The conservative justices were obsessed with weird hypotheticals. If the federal government could make you buy health insurance, might it require you to buy broccoli, health club memberships, cellphones, burial services and cars? All of which have nothing to do with an uninsured person getting expensive treatment that others — often taxpayers — have to pay for. [Yet everyone agrees that lifestyles DO make a difference in how much health care costs. So if people live badly and all the “weird hypotheticals” are of course metaphors for living unsafely, then why on earth couldn’t the government mandate other acts if it can mandate purchases? It’s a real question EJ.]

Liberals should learn from this display that there is no point in catering to today’s hard-line conservatives. The individual mandate was a conservative idea that President Obama adopted to preserve the private market in health insurance rather than move toward a government-financed, single-payer system. What he got back from conservatives was not gratitude but charges of socialism — for adopting their own proposal. [Are you saying that because a conservative came up with the idea that it is by default constitutional? I don’t think so. And thank God for people willing to point that out.]

The irony is that if the court’s conservatives overthrow the mandate, they will hasten the arrival of a more government-heavy system. Justice Anthony Kennedy even hinted that it might be more “honest” if government simply used “the tax power to raise revenue and to just have a national health service, single-payer.” Remember those words. [This is not irony. Nor is it necessarily true. The reason the less “government-heavy system” got passed was because a more government-heavy system could not get passed. Health care and fixes to it have become a part of the national discussion and there have been many, many good ideas passed around. None of which are nationalized.]

And then this column by John Podheretz was good concerning the shock the left is feeling that this mandate really is being honestly questioned as unconstitutional. As if the rest of us out here are complaining just to be partisan and mean. No one gives a rip about that old document do they?

The panicked reception in the mainstream media of the three-day Supreme Court health-care marathon is a delightful reminder of the nearly impenetrable parochialism of American liberals.

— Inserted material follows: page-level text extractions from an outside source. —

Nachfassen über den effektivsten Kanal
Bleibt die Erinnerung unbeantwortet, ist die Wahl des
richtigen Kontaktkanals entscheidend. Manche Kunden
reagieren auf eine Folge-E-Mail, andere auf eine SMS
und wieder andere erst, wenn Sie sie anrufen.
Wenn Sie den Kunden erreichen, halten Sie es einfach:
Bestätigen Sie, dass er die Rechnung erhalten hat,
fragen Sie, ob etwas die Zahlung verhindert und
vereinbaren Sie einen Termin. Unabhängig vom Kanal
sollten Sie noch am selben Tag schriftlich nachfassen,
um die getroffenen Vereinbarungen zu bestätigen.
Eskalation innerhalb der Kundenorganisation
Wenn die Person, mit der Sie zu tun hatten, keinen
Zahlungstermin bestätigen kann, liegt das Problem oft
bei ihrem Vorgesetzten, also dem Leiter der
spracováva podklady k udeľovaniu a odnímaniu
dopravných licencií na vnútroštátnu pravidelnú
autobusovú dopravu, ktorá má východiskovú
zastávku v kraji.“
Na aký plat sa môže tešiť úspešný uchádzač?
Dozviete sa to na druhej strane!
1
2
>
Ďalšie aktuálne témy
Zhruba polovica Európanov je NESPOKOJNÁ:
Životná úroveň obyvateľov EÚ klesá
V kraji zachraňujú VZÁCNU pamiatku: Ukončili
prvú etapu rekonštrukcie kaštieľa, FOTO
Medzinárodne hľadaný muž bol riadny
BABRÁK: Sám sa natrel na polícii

They’re so convinced of their own correctness — and so determined to believe conservatives are either a) corrupt, b) stupid or c) deluded — that they find themselves repeatedly astonished to discover conservatives are in fact capable of a) advancing and defending their own powerful arguments, b) effectively countering weak liberal arguments and c) exposing the soft underbelly of liberal self-satisfaction as they do so.

That’s what happened this week. There appears to be no question in the mind of anyone who read the transcripts or listened to the oral arguments that the conservative lawyers and justices made mincemeat out of the Obama administration’s advocates and the liberal members of the court.

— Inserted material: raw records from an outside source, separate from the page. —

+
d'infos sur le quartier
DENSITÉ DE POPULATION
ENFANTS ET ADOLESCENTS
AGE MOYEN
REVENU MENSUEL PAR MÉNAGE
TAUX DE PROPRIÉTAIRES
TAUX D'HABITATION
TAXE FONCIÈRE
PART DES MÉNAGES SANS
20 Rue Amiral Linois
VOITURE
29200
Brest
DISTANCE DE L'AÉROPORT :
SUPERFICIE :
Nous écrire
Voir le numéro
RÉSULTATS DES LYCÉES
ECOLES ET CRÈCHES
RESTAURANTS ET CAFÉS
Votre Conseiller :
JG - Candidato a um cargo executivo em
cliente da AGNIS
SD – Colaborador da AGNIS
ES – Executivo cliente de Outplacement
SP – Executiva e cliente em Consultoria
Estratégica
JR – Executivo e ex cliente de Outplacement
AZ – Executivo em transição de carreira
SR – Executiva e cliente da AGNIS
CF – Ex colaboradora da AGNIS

That was a good quote, but this was a truism that can be taken to the bank:

There’s no telling which of 10 possible ways the high court will finally rule. But one thing is for certain: There will again come a time when liberals and conservatives disagree on a fundamental intellectual matter. Conservatives will take liberals and their arguments seriously and try to find the best way to argue the other side.
And the liberals will put their fingers in their ears and sing, “La la la.”

Outrage

Last night after hearing another something on the radio, I again felt a surge of outrage and realized how tired I am of being outraged. I called to sympathize with my sister who actually knows things like Congressional rules/laws and who is allowed to do what when because I realized as much as I’m outraged out here, those people “inside” must REALLY be outraged.

They are.

Jeff Goldstein ever so kindly manages to wrap one of my outrages in a neat little bow this morning as he note the Obama administration saying that Republicans are politicizing Trayvon Martin’s death.
You read that right.

Yes. Republicans. It is they who are ‘politicizing’ Martin’s death

Go read the rest, he has it all noting that

Up is down. Black is white. Malcolm is Martin.